[Given data]
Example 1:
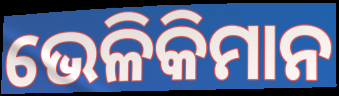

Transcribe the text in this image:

ଭେଳିକିମାନ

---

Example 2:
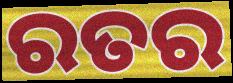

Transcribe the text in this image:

ରତର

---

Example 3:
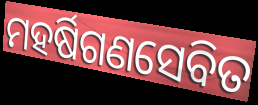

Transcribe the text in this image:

ମହର୍ଷିଗଣସେବିତ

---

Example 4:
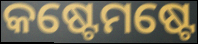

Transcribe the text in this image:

କଷ୍ଟେମଷ୍ଟେ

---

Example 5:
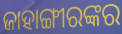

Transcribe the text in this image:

ଜାହାଙ୍ଗୀରଙ୍କର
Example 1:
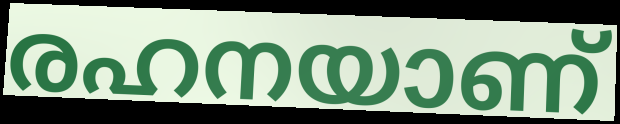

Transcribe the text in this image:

രഹനയാണ്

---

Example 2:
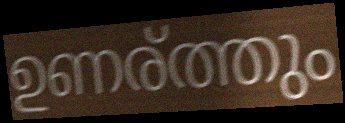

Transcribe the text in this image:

ഉണര്ത്തും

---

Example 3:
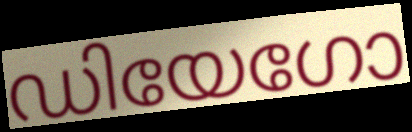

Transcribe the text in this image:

[What to work on] Pull every line of the data above into your answer unchanged, leaving out the pictures.

[Answer to the task]
Example 1:

Transcribe the text in this image:

ଭେଳିକିମାନ

---

Example 2:

Transcribe the text in this image:

ରତର

---

Example 3:

Transcribe the text in this image:

ମହର୍ଷିଗଣସେବିତ

---

Example 4:

Transcribe the text in this image:

କଷ୍ଟେମଷ୍ଟେ

---

Example 5:

Transcribe the text in this image:

ଜାହାଙ୍ଗୀରଙ୍କର
Example 1:

Transcribe the text in this image:

രഹനയാണ്

---

Example 2:

Transcribe the text in this image:

ഉണര്ത്തും

---

Example 3:

Transcribe the text in this image:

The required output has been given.